_Brief 1_
Answer these questions from the Camp Outlook post.
(a) Who formed Camp Outlook?
(b) What age range of Kingston youth does the camp support?
(c) At which summer camp did Woodley work, and for how many summers?
_Brief 2_
Translate this sentence from the Camp Outlook post into French: "The camp is catered to those who couldn’t otherwise afford camp or who are experiencing difficulties at home or at school."

_Quoted passage_

Camp Outlook

By Trilby Goouch

Blogs Editor

Meet Camp Outlook, an Ontario camp formed by Queen’s alumni Ron Kimberley that focuses on supporting and encouraging Kingston youth ages 13-17 through camping trips and wilderness experience. The camp is catered to those who couldn’t otherwise afford camp or who are experiencing difficulties at home or at school. I decided to reach out to Queen’s students Evan Woodley, ArtSci ’13 and Matthew Ondercin, ArtSci ’12 , the fall and winter camp directors for Camp Outlook, to find out more and shed light on the great opportunities available with the camp.

QJ: What inspired you both to get involved with Camp Outlook?

Woodley: I have always been an avid camper and tripper; it was a large part of my childhood and definitely shaped the person who I have become. I worked at a summer camp (Camp Quin-Mo-Lac) for five summers, and through this experience met some people involved with Camp Outlook who encouraged me to join when I got to Queen’s (even going so far as to print off the application for me). I didn’t really realize how important camping had been to me until I was faced with the fact that it was a luxury not everyone gets, and from that point on I was committed to Outlook.

_Records supplied_

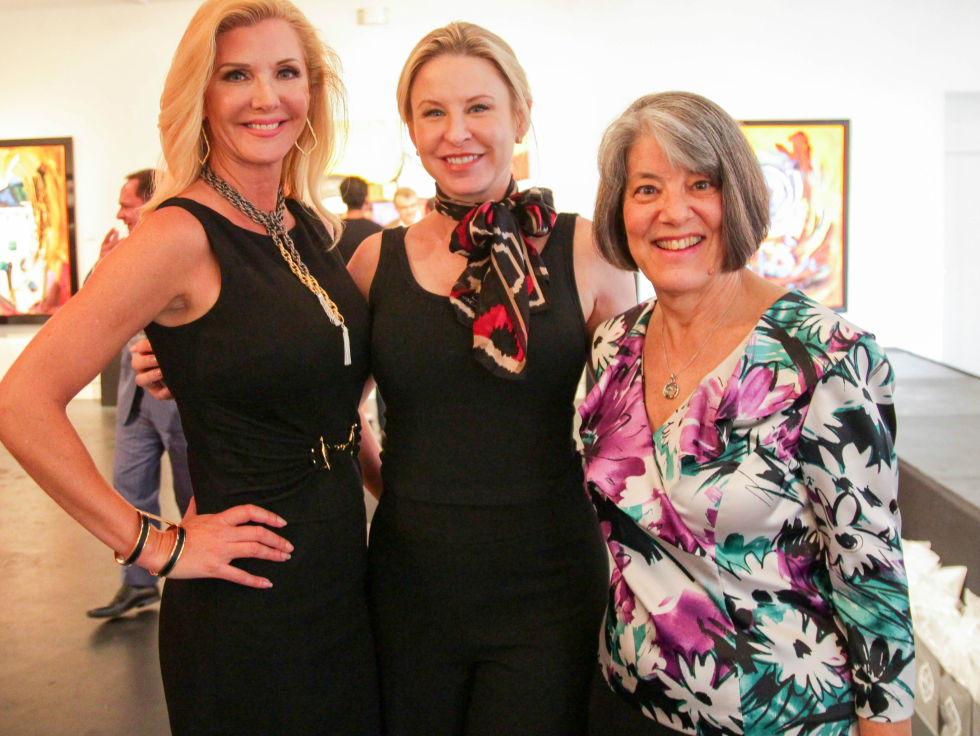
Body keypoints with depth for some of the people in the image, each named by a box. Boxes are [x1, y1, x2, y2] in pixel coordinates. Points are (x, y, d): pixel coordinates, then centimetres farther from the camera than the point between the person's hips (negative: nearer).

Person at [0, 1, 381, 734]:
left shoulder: (319, 227, 4)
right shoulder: (182, 238, -17)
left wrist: (362, 461, 8)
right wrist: (155, 547, -17)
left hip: (345, 584, 7)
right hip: (245, 612, -7)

_Solution 1_
(a) Ron Kimberley, a Queen's alumnus.
(b) Ages 13 to 17.
(c) Camp Quin-Mo-Lac, for five summers.

_Solution 2_
Le camp s'adresse à ceux qui ne pourraient pas autrement se permettre un camp ou qui éprouvent des difficultés à la maison ou à l'école.